● MATERIAL PROVIDED:
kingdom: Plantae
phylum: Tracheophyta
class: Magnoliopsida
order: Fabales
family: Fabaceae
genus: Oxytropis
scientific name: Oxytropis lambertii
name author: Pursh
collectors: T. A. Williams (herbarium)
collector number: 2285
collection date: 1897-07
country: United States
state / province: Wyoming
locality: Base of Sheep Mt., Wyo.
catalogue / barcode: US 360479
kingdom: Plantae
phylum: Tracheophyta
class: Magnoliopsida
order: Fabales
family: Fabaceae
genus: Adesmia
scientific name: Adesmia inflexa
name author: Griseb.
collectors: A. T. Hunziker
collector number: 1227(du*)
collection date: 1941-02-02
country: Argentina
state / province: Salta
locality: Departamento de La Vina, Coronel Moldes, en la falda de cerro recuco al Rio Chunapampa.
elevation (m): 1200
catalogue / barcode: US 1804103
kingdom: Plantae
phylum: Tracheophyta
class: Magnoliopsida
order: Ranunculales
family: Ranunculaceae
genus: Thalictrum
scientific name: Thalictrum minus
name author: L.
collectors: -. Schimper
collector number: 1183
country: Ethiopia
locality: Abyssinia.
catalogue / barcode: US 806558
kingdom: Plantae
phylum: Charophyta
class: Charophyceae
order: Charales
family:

● TASK PROMPT: Copy the listing above, renaming every "locality" to "place" and leaving everything else as it is.

● EXERCISE OUTPUT:
kingdom: Plantae
phylum: Tracheophyta
class: Magnoliopsida
order: Fabales
family: Fabaceae
genus: Oxytropis
scientific name: Oxytropis lambertii
name author: Pursh
collectors: T. A. Williams (herbarium)
collector number: 2285
collection date: 1897-07
country: United States
state / province: Wyoming
place: Base of Sheep Mt., Wyo.
catalogue / barcode: US 360479
kingdom: Plantae
phylum: Tracheophyta
class: Magnoliopsida
order: Fabales
family: Fabaceae
genus: Adesmia
scientific name: Adesmia inflexa
name author: Griseb.
collectors: A. T. Hunziker
collector number: 1227(du*)
collection date: 1941-02-02
country: Argentina
state / province: Salta
place: Departamento de La Vina, Coronel Moldes, en la falda de cerro recuco al Rio Chunapampa.
elevation (m): 1200
catalogue / barcode: US 1804103
kingdom: Plantae
phylum: Tracheophyta
class: Magnoliopsida
order: Ranunculales
family: Ranunculaceae
genus: Thalictrum
scientific name: Thalictrum minus
name author: L.
collectors: -. Schimper
collector number: 1183
country: Ethiopia
place: Abyssinia.
catalogue / barcode: US 806558
kingdom: Plantae
phylum: Charophyta
class: Charophyceae
order: Charales
family:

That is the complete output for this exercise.